Single mutation to a sex pheromone receptor provides adaptive specificity between closely related moth species

Abstract

Sex pheromone communication, acting as a prezygotic barrier to mating, is believed to have contributed to the speciation of moths and butterflies in the order Lepidoptera. Five decades after the discovery of the first moth sex pheromone, little is known about the molecular mechanisms that underlie the evolution of pheromone communication between closely related species. Although Asian and European corn borers (ACB and ECB) can be interbred in the laboratory, they are behaviorally isolated from mating naturally by their responses to subtly different sex pheromone isomers, (E)-12- and (Z)-12-tetradecenyl acetate and (E)-11- and (Z)-11-tetradecenyl acetate (ACB: E12, Z12; ECB; E11, Z11). Male moth olfactory systems respond specifically to the pheromone blend produced by their conspecific females. In vitro, ECB(Z) odorant receptor 3 (OR3), a sex pheromone receptor expressed in male antennae, responds strongly to E11 but also generally to the Z11, E12, and Z12 pheromones. In contrast, we show that ACB OR3, a gene that has been subjected to positive selection (ω = 2.9), responds preferentially to the ACB E12 and Z12 pheromones. In Ostrinia species the amino acid residue corresponding to position 148 in transmembrane domain 3 of OR3 is alanine (A), except for ACB OR3 that has a threonine (T) in this position. Mutation of this residue from A to T alters the pheromone recognition pattern by selectively reducing the E11 response ∼14-fold. These results suggest that discrete mutations that narrow the specificity of more broadly responsive sex pheromone receptors may provide a mechanism that contributes to speciation.

Fig. 1.

Evidence of positive selection acting on the coding sequence of ACB OR3. A total of 54 nucleotide sequences representing eight species and five OR gene lineages were analyzed for evidence of selection. Bootstrap values for major branches are shown as a percentage of n = 1,000 replications.

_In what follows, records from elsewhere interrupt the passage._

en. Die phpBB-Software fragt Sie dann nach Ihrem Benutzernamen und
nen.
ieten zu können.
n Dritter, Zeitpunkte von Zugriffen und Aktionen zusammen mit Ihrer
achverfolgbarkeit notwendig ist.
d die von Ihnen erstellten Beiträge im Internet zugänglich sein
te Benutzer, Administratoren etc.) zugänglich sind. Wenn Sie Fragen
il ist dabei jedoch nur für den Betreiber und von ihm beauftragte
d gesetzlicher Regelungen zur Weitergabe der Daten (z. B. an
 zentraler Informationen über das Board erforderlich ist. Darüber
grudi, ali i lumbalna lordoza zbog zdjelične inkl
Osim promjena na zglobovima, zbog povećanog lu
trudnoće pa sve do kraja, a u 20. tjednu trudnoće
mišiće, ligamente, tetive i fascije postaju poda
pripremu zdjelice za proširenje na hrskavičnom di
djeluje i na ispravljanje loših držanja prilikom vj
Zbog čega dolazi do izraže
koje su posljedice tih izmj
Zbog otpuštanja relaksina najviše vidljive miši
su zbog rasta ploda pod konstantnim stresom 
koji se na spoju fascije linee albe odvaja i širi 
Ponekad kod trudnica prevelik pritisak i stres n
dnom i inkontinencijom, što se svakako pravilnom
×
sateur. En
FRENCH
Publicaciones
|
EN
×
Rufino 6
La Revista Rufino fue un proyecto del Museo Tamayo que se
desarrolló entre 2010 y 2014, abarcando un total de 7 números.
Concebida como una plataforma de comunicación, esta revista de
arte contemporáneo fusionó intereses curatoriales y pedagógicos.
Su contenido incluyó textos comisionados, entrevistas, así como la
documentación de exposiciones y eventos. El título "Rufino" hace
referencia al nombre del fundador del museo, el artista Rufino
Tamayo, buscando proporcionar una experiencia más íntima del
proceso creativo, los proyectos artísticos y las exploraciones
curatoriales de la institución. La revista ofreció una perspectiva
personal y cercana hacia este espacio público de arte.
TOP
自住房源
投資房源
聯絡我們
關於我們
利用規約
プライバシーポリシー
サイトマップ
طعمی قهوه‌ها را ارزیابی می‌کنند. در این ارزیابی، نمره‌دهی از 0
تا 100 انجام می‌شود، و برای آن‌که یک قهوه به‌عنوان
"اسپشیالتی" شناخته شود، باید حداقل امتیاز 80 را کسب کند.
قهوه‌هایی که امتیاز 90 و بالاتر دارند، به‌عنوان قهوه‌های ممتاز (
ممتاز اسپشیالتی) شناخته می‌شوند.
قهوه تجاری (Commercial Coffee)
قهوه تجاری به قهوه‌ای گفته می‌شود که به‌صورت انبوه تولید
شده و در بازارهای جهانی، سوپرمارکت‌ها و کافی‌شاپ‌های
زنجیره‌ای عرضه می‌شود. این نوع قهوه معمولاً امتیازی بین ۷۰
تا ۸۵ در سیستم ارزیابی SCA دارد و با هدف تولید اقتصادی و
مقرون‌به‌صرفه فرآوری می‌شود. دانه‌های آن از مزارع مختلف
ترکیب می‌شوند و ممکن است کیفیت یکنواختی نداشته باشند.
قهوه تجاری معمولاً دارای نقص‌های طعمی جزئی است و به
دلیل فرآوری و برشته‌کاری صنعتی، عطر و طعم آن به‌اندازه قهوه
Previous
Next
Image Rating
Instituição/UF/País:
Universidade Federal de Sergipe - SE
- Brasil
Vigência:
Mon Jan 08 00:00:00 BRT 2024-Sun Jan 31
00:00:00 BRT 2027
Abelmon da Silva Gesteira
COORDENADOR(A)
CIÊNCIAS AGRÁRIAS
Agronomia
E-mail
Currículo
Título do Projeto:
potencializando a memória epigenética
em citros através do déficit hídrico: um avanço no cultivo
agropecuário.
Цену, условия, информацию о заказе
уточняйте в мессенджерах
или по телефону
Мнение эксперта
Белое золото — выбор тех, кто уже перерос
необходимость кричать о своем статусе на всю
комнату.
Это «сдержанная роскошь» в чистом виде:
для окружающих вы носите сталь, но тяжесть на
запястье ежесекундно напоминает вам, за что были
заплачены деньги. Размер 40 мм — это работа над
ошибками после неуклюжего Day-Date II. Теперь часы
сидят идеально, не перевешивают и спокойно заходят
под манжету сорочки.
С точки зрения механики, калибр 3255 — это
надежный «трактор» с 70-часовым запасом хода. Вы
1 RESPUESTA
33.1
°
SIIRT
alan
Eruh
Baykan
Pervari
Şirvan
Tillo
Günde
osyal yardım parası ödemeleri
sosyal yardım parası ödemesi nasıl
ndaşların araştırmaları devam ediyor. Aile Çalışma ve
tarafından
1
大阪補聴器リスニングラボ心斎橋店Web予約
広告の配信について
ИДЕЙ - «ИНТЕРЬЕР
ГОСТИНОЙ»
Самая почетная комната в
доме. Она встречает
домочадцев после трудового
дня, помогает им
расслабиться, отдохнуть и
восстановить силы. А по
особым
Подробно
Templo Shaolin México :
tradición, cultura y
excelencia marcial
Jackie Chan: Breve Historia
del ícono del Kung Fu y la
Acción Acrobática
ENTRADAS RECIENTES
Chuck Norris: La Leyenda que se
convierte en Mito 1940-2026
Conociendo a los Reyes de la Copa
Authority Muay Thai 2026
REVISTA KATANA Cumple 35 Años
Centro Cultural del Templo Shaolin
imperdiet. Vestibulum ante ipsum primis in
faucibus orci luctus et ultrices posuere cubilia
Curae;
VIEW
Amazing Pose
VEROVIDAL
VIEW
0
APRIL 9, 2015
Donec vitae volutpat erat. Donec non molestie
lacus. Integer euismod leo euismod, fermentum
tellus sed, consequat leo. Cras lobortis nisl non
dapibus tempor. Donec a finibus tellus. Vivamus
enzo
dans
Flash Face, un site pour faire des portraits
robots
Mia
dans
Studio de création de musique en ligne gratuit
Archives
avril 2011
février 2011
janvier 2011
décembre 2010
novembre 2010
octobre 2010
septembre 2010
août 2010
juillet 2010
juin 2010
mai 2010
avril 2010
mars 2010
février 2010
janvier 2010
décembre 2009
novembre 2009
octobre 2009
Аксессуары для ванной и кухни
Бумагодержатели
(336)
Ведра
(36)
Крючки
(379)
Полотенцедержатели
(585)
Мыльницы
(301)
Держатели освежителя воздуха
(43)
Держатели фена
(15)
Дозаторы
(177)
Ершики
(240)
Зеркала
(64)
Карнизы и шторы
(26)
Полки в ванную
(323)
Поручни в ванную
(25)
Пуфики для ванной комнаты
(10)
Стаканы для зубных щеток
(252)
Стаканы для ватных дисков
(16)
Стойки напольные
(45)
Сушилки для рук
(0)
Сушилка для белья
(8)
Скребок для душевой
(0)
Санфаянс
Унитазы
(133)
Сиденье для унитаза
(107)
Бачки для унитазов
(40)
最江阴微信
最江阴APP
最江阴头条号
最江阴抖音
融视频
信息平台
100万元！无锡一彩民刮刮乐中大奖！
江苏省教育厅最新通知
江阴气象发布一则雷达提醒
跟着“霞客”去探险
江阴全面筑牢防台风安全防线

The normalized nonsynonymous to synonymous substitution rate (ω) is shown for significant groupings. ORs 1, 4, and 5 have one uniform ω for all branches in the gene lineage, whereas ORs 3 and 6 have two or more rates (ω) for branches within the gene lineage. ω > 1 was observed only for ACB OR3, suggesting that positive selection has acted on this branch. OR nomenclature follows their original publication (13, 14). O. furnacalis (ACB), O. latipennis, O. ovalipennis, O. nubilalis [ECB(E)] and [ECB(Z)], O. palustralis, O. scapulalis, O. zaguliaevi, and O. zealis.

Fig. 2.

ACB OR3 responds preferentially to the (E)-12- and (Z)-12-tetradecenyl acetate pheromones produced by ACB females. (A and B) Representative traces show membrane currents in Xenopus oocytes coexpressing OR3 receptors from ECB(Z) (A) and ACB (B) with the obligate partner Orco. A saturating dose of E11 or E12 (1 μM) was applied at the end of each experiment for ECB(Z) OR3 or for ACB OR3, respectively, to normalize the response of each pheromone. (C and D) Concentration-dependence of ECB(Z) OR3 (C) and ACB OR3 (D) responses to E11 (diamonds), Z11 (triangles), Z12 (circles), and E12 (squares) pheromones. The responses were normalized to saturating (1 μM) concentrations of E11 [ECB(Z)] or E12 (ACB) pheromones applied at the end of the experiment.

Fig. 3.

Identity of amino acid residue 148 of ACB and ECB(Z) OR3 determines differential affinity for E11. (A) Representative traces show membrane currents in oocytes coexpressing ACB OR3, ECB(Z) OR3, and ECB(Z) OR3^A148T with Orco, in respose to 10-nM doses of E11, Z11, E12, and Z12. (B) Concentration-dependence of ECB(Z) OR3 (filled squares), ACB OR3 (filled circles), ECB(Z) OR3^A148T (open squares), and ACB OR3^T148A (open circles) receptors to E11. The responses were normalized to a saturating 1-μM concentration of E11 applied at the end of the experiment.

Fig. 4.

Ostrinia OR3 sequences showing the unique threonine (T) for alanine (A) substitution at position 148 within TMD3 of ACB OR3. (A) A TOPCONS (topcons.net) model of ACB OR3 with position 148 illustrated by a black circle. The residues included in the alignment in Fig. 4B are highlighted in gray. (B) Clustal alignment of the predicted TMD3 of OR3 from eight Ostrinia species. O. furnacalis (ACB), O. latipennis, O. ovalipennis, O. nubilalis [ECB(E) and ECB(Z)], O. palustralis, O. scapulalis, O. zaguliaevi, and O. zealis.